“Acredito que, na maior parte das vezes, pode confiar-se em autoridades médicas respeitadas”, defendeu-se o especialista em doenças infecciosas Anthony Fauci, esta terça-feira, enquanto enfrenta uma campanha de descrédito vinda da Casa Branca. “Creio que sou uma delas”, acrescentou o médico, que aconselhou seis administrações norte-americanas, republicanas e democratas, e é um dos rostos do combate ao VIH no país. “Eu confiaria em autoridades médicas respeitáveis que têm um histórico de dizer a verdade”, sugeriu, num fórum virtual da Universidade de Georgetown.
Que a farpa estava destinada à administração de Donald Trump, conhecida por distorcer factos ou divulgar mentiras com frequência, é difícil de disputar. É que à medida que a pandemia de covid-19 acelera nos Estados Unidos, que registam 3,5 milhões de infeções, com quase 140 mil mortes, as promessas do Presidente de que a covid-19 desapareceria na primavera, como que por magia, não envelheceram bem. Com eleições à vista, em novembro, os seus críticos acusam-no de querer fazer de Fauci um bode expiatório, e o médico parece dar troco.
A rutura entre Trump e Fauci pode ser ainda ilustrada pelo facto de o Presidente norte-americano não se reunir com o diretor do Instituto Nacional de Doenças Alérgicas e Infecciosas desde 2 de junho – algo impensável no meio de uma pandemia que ceifou 935 vidas nos EUA só esta terça-feira: ontem, o Texas e o Arizona começaram a preparar camiões frigoríficos para aguentar o fluxo de cadáveres.
Estes dois estados estão entre os mais afetados, juntamente com a Florida. Durante semanas, gabaram-se de terem sido os primeiros a reabrir, numa altura em que o número de novos casos estava a subir. Fauci, na altura, multiplicou-se em avisos quanto aos perigos de aliviar medidas depressa demais; já Trump e os aliados referiam frequentemente a Florida, o Texas e o Arizona como exemplos a seguir.
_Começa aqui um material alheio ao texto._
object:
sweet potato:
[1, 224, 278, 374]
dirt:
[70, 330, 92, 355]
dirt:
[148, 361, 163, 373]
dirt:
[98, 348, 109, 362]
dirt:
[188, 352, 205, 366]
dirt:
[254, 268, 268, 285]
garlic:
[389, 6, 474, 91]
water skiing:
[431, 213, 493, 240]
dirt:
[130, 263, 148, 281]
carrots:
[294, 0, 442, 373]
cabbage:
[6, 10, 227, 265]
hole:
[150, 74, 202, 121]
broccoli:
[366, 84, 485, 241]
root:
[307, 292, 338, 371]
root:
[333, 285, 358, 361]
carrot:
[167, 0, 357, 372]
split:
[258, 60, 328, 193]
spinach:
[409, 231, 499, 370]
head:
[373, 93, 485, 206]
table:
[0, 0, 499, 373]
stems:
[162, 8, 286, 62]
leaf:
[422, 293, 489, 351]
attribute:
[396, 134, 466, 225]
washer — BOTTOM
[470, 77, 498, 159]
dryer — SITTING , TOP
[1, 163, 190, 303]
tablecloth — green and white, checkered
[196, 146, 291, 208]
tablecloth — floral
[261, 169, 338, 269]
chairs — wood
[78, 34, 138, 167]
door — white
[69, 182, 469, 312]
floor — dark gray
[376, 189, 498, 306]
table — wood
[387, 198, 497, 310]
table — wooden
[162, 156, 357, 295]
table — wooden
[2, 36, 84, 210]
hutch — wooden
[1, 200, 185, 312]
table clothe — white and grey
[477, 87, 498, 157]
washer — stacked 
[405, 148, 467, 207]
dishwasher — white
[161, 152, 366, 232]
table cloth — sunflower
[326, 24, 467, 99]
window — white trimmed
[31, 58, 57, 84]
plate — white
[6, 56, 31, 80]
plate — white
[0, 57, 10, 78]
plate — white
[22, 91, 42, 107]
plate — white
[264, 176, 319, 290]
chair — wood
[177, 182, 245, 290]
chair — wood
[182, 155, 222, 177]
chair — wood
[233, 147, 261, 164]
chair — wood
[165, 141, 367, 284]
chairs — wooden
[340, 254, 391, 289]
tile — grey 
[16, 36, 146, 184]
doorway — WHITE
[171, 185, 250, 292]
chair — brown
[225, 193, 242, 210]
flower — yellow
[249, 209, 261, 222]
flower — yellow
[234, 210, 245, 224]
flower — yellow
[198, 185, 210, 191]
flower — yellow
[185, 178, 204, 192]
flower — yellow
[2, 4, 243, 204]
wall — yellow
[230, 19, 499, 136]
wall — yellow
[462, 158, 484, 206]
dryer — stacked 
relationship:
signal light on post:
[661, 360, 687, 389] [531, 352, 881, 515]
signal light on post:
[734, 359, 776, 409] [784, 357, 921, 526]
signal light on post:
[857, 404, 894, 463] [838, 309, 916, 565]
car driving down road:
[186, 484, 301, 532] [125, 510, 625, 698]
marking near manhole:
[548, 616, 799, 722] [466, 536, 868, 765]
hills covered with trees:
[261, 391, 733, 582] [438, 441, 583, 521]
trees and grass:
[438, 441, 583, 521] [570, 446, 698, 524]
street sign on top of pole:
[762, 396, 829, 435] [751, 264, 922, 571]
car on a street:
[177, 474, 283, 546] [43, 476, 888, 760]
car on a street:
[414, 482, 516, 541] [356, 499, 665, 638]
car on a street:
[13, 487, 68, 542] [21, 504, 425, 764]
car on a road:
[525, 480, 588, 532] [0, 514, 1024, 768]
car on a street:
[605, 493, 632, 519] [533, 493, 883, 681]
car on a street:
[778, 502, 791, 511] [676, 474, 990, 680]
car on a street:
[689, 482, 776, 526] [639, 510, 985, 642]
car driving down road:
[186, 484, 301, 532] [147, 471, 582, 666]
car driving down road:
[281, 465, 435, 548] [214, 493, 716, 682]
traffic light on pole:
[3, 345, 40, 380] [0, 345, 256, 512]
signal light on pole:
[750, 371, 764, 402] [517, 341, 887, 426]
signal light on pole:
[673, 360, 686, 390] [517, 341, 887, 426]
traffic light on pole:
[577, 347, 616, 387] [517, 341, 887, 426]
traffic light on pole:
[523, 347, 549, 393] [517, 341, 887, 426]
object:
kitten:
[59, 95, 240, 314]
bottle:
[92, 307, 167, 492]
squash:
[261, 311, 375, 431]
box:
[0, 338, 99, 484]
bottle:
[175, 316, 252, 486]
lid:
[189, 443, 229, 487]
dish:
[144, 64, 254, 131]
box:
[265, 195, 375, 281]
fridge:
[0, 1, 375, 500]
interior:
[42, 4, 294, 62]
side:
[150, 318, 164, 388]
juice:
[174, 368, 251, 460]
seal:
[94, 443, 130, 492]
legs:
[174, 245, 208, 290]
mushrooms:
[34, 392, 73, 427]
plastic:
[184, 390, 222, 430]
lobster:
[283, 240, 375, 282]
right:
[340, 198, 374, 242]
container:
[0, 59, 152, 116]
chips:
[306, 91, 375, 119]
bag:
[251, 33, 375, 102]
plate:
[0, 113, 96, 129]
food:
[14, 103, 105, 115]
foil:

Em entrevista à Fox News na semana passada, Trump notou que apesar de Fauci ser “um tipo simpático”, “cometeu muitos erros”. Foi o prenúncio do que estava para vir: no sábado, a Casa Branca chegou ao ponto de entregar aos jornalistas uma lista de erros cometidos pelo cientista – o tipo de pesquisa que, em geral, é reservado para rivais políticos. A lista incluía coisas como as dúvidas iniciais de Fauci de que pacientes assintomáticos pudessem ter um papel destacado na transmissão do vírus, como hoje sabemos, ou que a pandemia alterasse fundamentalmente o quotidiano da população, como previu em fevereiro.
Na lista da Casa Branca também eram mencionadas as reservas de Fauci quanto ao uso generalizado de máscaras no início da pandemia, quando parecia estar prestes a haver uma escassez de máscaras médicas. Desde então, Fauci tornou-se um dos seus mais ardentes defensores, quando muitos governadores aliados de Trump continuam a recusar impor o seu uso.